Training error - Githubissues

bycloudai commented 4 years ago

Hello again, I got this training error when running "train.py", how can I solve this?

(hiface) G:\HiFaceGAN\Face-Renovation-master>python train.py
train.py
dataset [TrainDataset] of size 7 was created
Network [HiFaceGANGenerator] was created. Total number of parameters: 128.0 million. To see the architecture, do print(network).
Network [MultiscaleDiscriminator] was created. Total number of parameters: 5.5 million. To see the architecture, do print(network).
create web directory ./checkpoints\exp1\web...
Traceback (most recent call last):
  File "train.py", line 93, in <module>
    main()
  File "train.py", line 52, in main
    trainer.run_generator_one_step(data_i)
  File "G:\HiFaceGAN\Face-Renovation-master\trainers\pix2pix_trainer.py", line 34, in run_generator_one_step
    g_losses, generated = self.pix2pix_model(data, mode='generator')
  File "E:\Anaconda3\envs\hiface\lib\site-packages\torch\nn\modules\module.py", line 550, in __call__
    result = self.forward(*input, **kwargs)
  File "E:\Anaconda3\envs\hiface\lib\site-packages\torch\nn\parallel\data_parallel.py", line 153, in forward
    return self.module(*inputs[0], **kwargs[0])
  File "E:\Anaconda3\envs\hiface\lib\site-packages\torch\nn\modules\module.py", line 550, in __call__
    result = self.forward(*input, **kwargs)
  File "G:\HiFaceGAN\Face-Renovation-master\models\pix2pix_model.py", line 47, in forward
    g_loss, generated = self.compute_generator_loss(input_semantics, real_image)
  File "G:\HiFaceGAN\Face-Renovation-master\models\pix2pix_model.py", line 74, in compute_generator_loss
    fake_image = self.generate_fake(input_semantics)
  File "G:\HiFaceGAN\Face-Renovation-master\models\pix2pix_model.py", line 120, in generate_fake
    fake_image = self.netG(input_semantics)
  File "E:\Anaconda3\envs\hiface\lib\site-packages\torch\nn\modules\module.py", line 550, in __call__
    result = self.forward(*input, **kwargs)
  File "G:\HiFaceGAN\Face-Renovation-master\models\networks\generator.py", line 238, in forward
    x = self.head_0(x, xs[0])
  File "E:\Anaconda3\envs\hiface\lib\site-packages\torch\nn\modules\module.py", line 550, in __call__
    result = self.forward(*input, **kwargs)
  File "G:\HiFaceGAN\Face-Renovation-master\models\networks\architecture.py", line 55, in forward
    dx = self.conv_0(self.actvn(self.norm_0(x, seg)))

> Supplied data

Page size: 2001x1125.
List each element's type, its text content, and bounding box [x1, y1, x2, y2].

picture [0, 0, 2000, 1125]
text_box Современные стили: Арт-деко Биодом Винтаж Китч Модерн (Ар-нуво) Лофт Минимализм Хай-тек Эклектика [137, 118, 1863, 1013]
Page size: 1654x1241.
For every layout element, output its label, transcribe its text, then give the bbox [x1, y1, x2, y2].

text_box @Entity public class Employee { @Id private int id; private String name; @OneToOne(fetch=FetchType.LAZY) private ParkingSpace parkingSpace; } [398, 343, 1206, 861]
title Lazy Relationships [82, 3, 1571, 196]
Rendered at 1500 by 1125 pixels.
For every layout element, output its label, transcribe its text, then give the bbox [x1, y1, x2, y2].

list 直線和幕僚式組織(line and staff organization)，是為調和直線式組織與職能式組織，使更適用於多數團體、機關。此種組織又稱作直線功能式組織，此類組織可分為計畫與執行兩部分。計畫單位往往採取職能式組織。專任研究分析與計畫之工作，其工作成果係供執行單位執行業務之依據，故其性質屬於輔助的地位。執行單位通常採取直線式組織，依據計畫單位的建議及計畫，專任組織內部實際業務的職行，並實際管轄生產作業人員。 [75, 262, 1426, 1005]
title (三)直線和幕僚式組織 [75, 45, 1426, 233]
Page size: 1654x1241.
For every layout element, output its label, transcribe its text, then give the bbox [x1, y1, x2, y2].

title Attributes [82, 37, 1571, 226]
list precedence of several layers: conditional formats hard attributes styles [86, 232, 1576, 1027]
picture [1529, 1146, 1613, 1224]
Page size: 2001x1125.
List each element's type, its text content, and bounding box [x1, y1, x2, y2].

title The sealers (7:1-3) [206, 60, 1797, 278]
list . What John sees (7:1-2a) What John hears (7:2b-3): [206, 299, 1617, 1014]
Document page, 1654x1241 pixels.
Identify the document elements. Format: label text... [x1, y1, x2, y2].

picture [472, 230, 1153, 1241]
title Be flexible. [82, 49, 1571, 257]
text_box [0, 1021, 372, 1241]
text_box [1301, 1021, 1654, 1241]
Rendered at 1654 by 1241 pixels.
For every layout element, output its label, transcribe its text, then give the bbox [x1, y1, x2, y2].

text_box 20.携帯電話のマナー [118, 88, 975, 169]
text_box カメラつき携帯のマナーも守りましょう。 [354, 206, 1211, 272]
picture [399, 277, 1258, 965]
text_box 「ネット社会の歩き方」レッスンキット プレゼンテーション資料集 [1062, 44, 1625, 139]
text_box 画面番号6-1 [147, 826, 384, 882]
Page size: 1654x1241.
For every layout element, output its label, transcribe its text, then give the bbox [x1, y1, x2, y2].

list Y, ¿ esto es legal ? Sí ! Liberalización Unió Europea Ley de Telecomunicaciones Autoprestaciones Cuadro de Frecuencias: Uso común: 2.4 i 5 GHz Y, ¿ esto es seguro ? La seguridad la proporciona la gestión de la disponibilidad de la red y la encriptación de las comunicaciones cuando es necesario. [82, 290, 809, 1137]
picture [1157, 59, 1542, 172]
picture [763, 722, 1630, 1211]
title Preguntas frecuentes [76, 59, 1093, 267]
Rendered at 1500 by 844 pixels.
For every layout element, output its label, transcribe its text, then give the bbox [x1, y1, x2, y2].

> Goal
Can you retype the GitHub issue about the training error word for word, starting at "Network [MultiscaleDiscriminator] was" and ending at "generated = self.pix2pix_model(data, mode='generator')"?

> Completed exercise
Network [MultiscaleDiscriminator] was created. Total number of parameters: 5.5 million. To see the architecture, do print(network).
create web directory ./checkpoints\exp1\web...
Traceback (most recent call last):
  File "train.py", line 93, in <module>
    main()
  File "train.py", line 52, in main
    trainer.run_generator_one_step(data_i)
  File "G:\HiFaceGAN\Face-Renovation-master\trainers\pix2pix_trainer.py", line 34, in run_generator_one_step
    g_losses, generated = self.pix2pix_model(data, mode='generator')